> TEXTE DE L’EXERCICE:
+===+

A propos de l’Italie :
– Emprunt à 3 ans :
La dernière fois que l’Italie avait lancé un emprunt à 3 ans, elle avait dû payer un taux d’intérêt de 2,32 %. Lundi 29 novembre, l’Italie a dû payer un taux d’intérêt de … 2,86 %.
– Emprunt à 7 ans :
La dernière fois que l’Italie avait lancé un emprunt à 7 ans, elle avait dû payer un taux d’intérêt de 1,78 %. Lundi 29 novembre, l’Italie a dû payer un taux d’intérêt de … 2,30 %.
– Emprunt à 11 ans :
La dernière fois que l’Italie avait lancé un emprunt à 11 ans, elle avait dû payer un taux d’intérêt de 3,89 %. Lundi 29 novembre, l’Italie a dû payer un taux d’intérêt de … 4,43 %.
Plus les jours passent, plus l’Italie emprunte à des taux d’intérêt de plus en plus exorbitants.
Plus les jours passent, plus l’Italie se surendette.

+===+

> TRAVAIL À FAIRE:
1. Traduisez en anglais cette phrase du texte sur les emprunts de l’Italie : « Plus les jours passent, plus l’Italie se surendette. »
2. Citez sans aucune modification le passage du texte sur les emprunts de l’Italie qui va de « A propos de » jusqu’à « de … 4,43 %. » inclus.
3. Dans le texte sur les emprunts de l’Italie, condensez en une seule phrase le paragraphe commençant par « La dernière fois que l’Italie avait lancé un emprunt à 11 ans ». Conservez la date et les deux taux.

> DONNÉES FOURNIES:
+===+

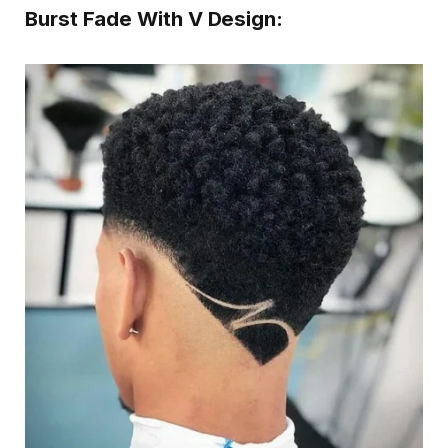
Burst Fade With V Design:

+===+

> RÉPONSES NUMÉROTÉES:
1. The more the days go by, the deeper Italy sinks into excessive debt.

2.
A propos de l’Italie :
– Emprunt à 3 ans :
La dernière fois que l’Italie avait lancé un emprunt à 3 ans, elle avait dû payer un taux d’intérêt de 2,32 %. Lundi 29 novembre, l’Italie a dû payer un taux d’intérêt de … 2,86 %.
– Emprunt à 7 ans :
La dernière fois que l’Italie avait lancé un emprunt à 7 ans, elle avait dû payer un taux d’intérêt de 1,78 %. Lundi 29 novembre, l’Italie a dû payer un taux d’intérêt de … 2,30 %.
– Emprunt à 11 ans :
La dernière fois que l’Italie avait lancé un emprunt à 11 ans, elle avait dû payer un taux d’intérêt de 3,89 %. Lundi 29 novembre, l’Italie a dû payer un taux d’intérêt de … 4,43 %.

3. Pour son emprunt à 11 ans, l’Italie a payé un taux d’intérêt de 4,43 % le lundi 29 novembre, contre 3,89 % la fois précédente.